Her mom and stepdad tried to access her trust while she was under their roof but were unsuccessful.
"I help out some when things are really hard, but I feel like my mom treats me like an emergency fund rather than her daughter," she explained.
Since receiving the diagnosis, the OP has been working to reconnect with her mom, who has shown concern for her. However, OP realized her mother's hopes included her stepping in to provide for her brother.
"She was thankful for that, but then brought up how she always hoped that I would be the one to make sure my brother was taken care of when she was gone and that in a way I still would be. She would put whatever I leave behind into his care fund and would make sure he knows it's from his big sister," she wrote.
Despite this, OP shared she is not planning on leaving anything to her brother or mom. Instead, she plans on leaving her money to her best friend's children, who see her as an aunt.
"Whatever is left over after I'm gone is going to the kids for college. I know it's money that could secure better care for my half-brother and take some of the load off my mom, but I feel like I want to help someone else now," she said.
Expert Weighs In
"Family obligations can be complex, especially when past experiences with family members have been strained," Stephanie Lewis, a licensed social worker and executive director at Epiphany Wellness, told Newsweek. "In therapy, we often discuss the importance of aligning our choices with our values and boundaries.
"OP has spent time reflecting on what feels suitable for her, and it is valid for her to prioritize the people who have been her support system throughout her journey.
"While it is natural to feel some sense of duty to family, actual obligation is nuanced, especially in complicated relationships or where OP has felt more like a financial resource than a daughter. Leaving her legacy to those who have supported her is not selfish—it is a personal decision that honors her values and experiences."
Reddit Reacts
The Reddit community shared their support and advice with the woman.

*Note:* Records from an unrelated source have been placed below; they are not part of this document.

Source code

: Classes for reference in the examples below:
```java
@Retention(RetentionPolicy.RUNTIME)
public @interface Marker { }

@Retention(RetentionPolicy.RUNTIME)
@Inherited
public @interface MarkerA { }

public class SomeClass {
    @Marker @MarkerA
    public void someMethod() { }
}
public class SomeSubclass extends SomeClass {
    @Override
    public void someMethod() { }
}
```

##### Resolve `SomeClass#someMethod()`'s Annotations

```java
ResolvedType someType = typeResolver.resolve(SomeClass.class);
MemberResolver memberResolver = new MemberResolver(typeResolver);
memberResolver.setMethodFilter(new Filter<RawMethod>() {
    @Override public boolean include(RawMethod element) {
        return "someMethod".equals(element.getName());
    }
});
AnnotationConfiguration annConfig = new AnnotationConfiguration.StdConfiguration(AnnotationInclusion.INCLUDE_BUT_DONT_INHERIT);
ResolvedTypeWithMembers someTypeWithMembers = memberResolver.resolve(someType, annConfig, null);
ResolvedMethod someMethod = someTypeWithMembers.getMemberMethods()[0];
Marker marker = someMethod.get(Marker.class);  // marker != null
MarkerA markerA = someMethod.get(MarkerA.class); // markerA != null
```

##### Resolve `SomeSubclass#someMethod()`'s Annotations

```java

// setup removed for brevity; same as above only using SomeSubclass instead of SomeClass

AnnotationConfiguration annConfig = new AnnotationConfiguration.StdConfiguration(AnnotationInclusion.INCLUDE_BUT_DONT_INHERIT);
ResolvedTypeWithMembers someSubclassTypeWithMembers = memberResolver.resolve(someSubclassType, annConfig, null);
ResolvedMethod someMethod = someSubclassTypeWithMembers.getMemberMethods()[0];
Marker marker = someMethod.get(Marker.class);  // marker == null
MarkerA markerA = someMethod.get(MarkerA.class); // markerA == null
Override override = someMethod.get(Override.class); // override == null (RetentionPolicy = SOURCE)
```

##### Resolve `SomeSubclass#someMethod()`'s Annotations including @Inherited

"NTA. You've thought carefully about your decision, and you're making arrangements that align with your values and relationships. Your half-bro's care is undeniably a huge responsibility, but it's also a responsibility that rests with your mom and stepdad. It's clear that you have a deep bond with your best friend's kids, who've been a huge source of comfort and support to you," one user said.

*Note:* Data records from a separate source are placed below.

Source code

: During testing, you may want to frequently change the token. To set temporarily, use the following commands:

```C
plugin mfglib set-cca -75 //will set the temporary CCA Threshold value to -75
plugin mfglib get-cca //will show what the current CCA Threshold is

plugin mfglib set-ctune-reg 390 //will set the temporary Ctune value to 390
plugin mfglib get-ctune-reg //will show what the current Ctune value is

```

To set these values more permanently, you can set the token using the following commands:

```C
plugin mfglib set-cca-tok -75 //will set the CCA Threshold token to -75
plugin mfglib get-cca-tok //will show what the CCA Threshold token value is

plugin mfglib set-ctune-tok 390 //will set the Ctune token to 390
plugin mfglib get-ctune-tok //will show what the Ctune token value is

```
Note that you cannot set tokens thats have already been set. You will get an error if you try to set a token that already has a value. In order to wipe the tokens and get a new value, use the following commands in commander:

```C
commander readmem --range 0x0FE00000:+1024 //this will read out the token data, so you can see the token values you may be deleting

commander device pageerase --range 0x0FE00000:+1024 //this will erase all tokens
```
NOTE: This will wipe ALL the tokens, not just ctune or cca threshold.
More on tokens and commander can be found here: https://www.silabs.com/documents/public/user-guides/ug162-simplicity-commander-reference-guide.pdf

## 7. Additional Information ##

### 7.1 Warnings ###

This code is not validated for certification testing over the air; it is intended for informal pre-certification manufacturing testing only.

"I am so, profoundly sorry to hear about your situation. It is entirely for you to do what you want with your inheritance. It sounds like your best friend has really been there for you so if it feels right to leave the money to her & the children you love/have brought you so much joy then of course you should go ahead," said another user.
Newsweek reached out to u/Exotic_Shock_4799 via Reddit for comment. We could not verify the details of the case.